3rd February 2015
BP posted a 20% drop in underlying profits in the last three months of 2014 compared to a year earlier at $2.2bn (£1.5bn).
Full-year profits were down 10% at $12.1bn, according to the BBC. BP’s share price has fallen 16% since last summer as a result of a 50% drop in oil prices over the past six months. The company said it would cut capital expenditure by up to $6bn this year.
Another UK energy company, BG Group, announced a write-down of nearly $6bn due to the lower oil price.
BP wrote down $3.6bn of assets. After this and other one-off costs, BP reported a loss for the quarter of $969m.
The company owns a 20% stake in Rosneft, a Russian energy supplier, which has suffered because of sanctions against the country and currency weakness.
BP faced further costs of $477m in the quarter from the Gulf of Mexico oil spill in 2010. The total bill for the accident has reached $43.5bn
Bob Dudley, BP chief executive, says: “We have now entered a new and challenging phase of low oil prices through the near and medium term.”
Analysts said BP showed resilience amid difficult market conditions. Its share price rose 3.5% in early trading. The Share Centre also rated the stock a buy.

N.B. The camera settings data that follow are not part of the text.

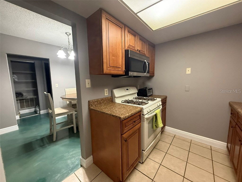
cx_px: 121
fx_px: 98
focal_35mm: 14
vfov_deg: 85.7
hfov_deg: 102.1
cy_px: 91
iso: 640
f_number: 2.2
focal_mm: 2.22
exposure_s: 1/60
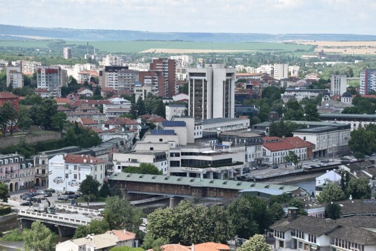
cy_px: 126
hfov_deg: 18.2
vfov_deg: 12.2
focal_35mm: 112
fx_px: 1176
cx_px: 188
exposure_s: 1/250
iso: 200
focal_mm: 75
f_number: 8
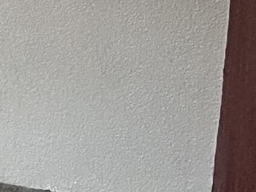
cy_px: -200
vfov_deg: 7.7
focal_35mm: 185
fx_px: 1367
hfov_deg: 8.5
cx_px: -581
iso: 100
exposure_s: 1/60
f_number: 1.6
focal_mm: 5.1
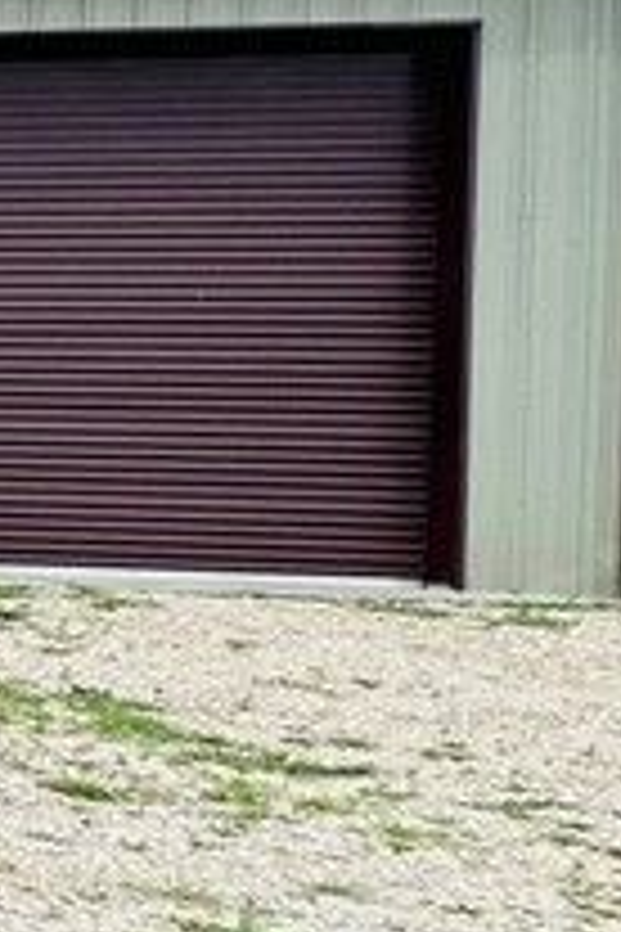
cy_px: 518
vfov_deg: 28.1
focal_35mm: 72
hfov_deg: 10.1
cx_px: -1462
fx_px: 1863
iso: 40
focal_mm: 2.22
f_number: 2.2
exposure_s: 1/572
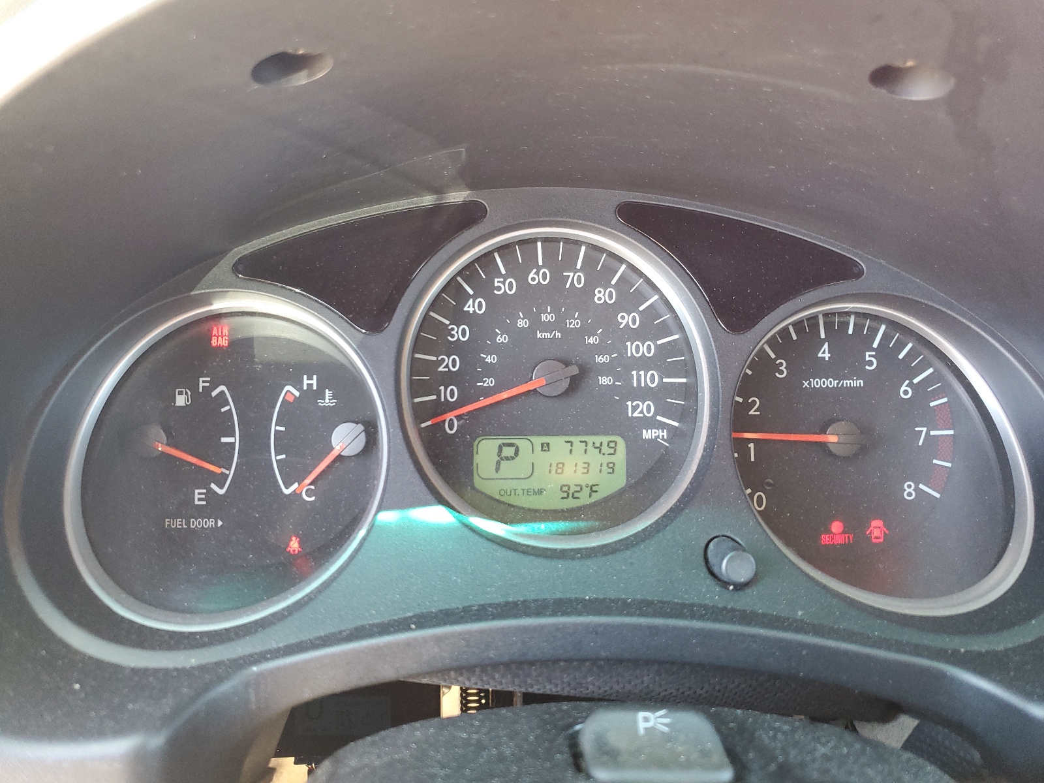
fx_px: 784
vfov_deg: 53.1
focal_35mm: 26
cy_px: 392
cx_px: 522
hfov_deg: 67.3
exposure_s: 1/60.2
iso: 166
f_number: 1.5
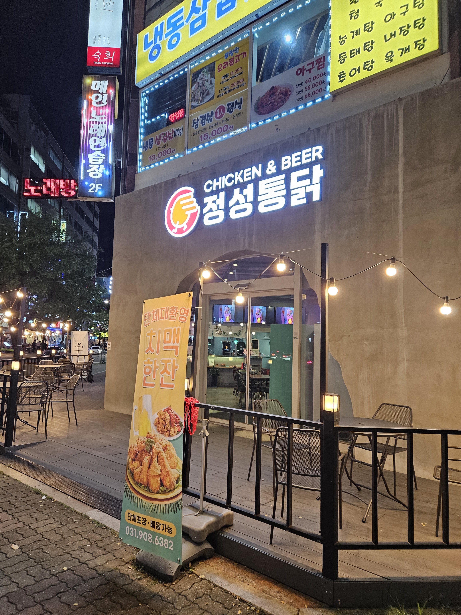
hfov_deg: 58.9
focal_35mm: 23
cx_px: 230
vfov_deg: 73.9
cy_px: 308
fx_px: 408
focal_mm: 5.4
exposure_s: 1/120
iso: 400
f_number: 1.8
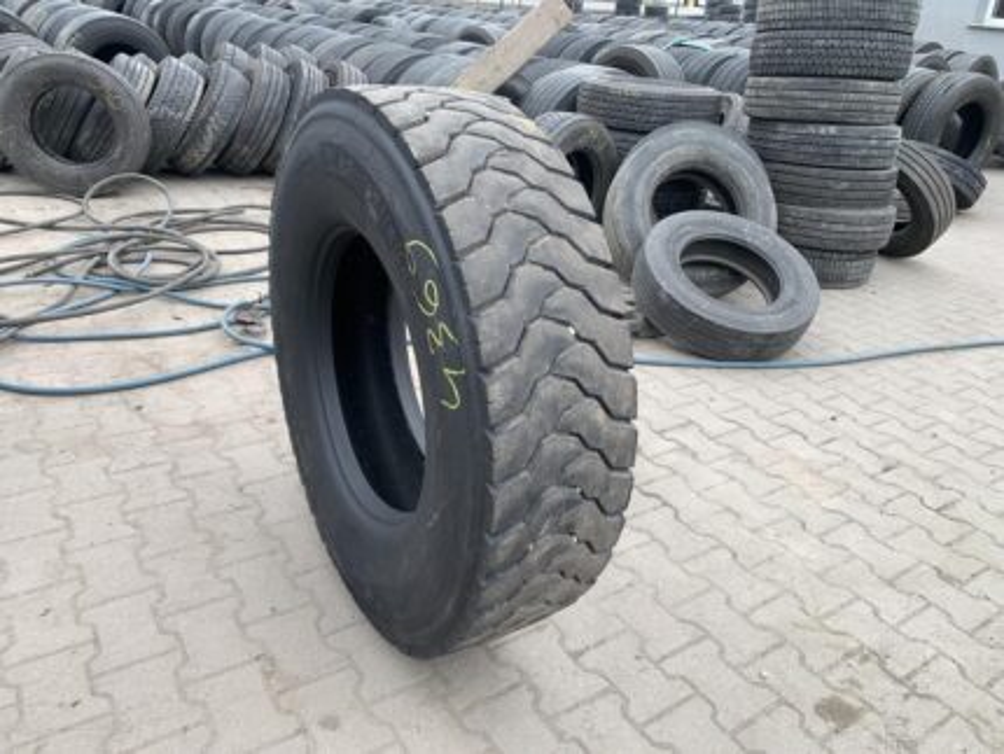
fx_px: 755
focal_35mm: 26
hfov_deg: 67.3
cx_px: 502
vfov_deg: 53.1
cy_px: 377
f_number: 1.8
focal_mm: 4.25
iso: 25
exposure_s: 1/271
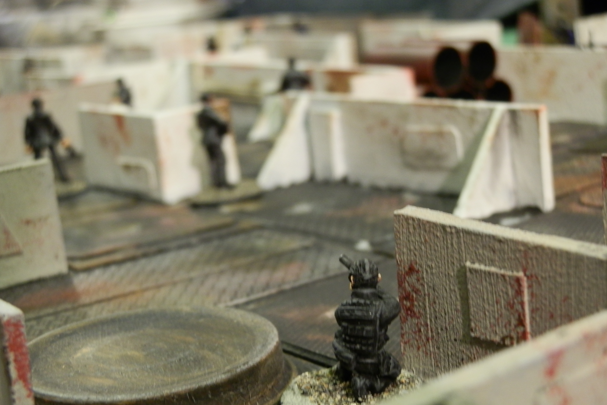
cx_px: 303
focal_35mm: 64
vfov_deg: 21.2
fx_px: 1079
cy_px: 219
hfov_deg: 31.4
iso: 200
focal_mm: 10.99
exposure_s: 1/13
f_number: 3.7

Graham Spooner, investment research analyst at The Share Centre, said: “In early morning trading, BP shares were up 4% as the oil giant announced its Q4 results. Despite the company continuing the sector trend for write downs and reporting capital expenditure cuts of $4.41bn in 2015, the results were not as bad as investors feared. We also saw the dividend being maintained from the previous quarter.
“Investors in the sector should take note of the CEO’s prediction that lower oil prices will continue through to the medium term – possibly longer than currently anticipated.
“Whilst the drop in oil price may continue to have a dampening effect on earnings, we recommend the stock as a ‘buy’ for investors willing to take on an intermediate level of risk. Investors may wish to drip feed into the stock, as BP focuses on adapting to the lower oil price environment, whilst still prioritising the dividend.”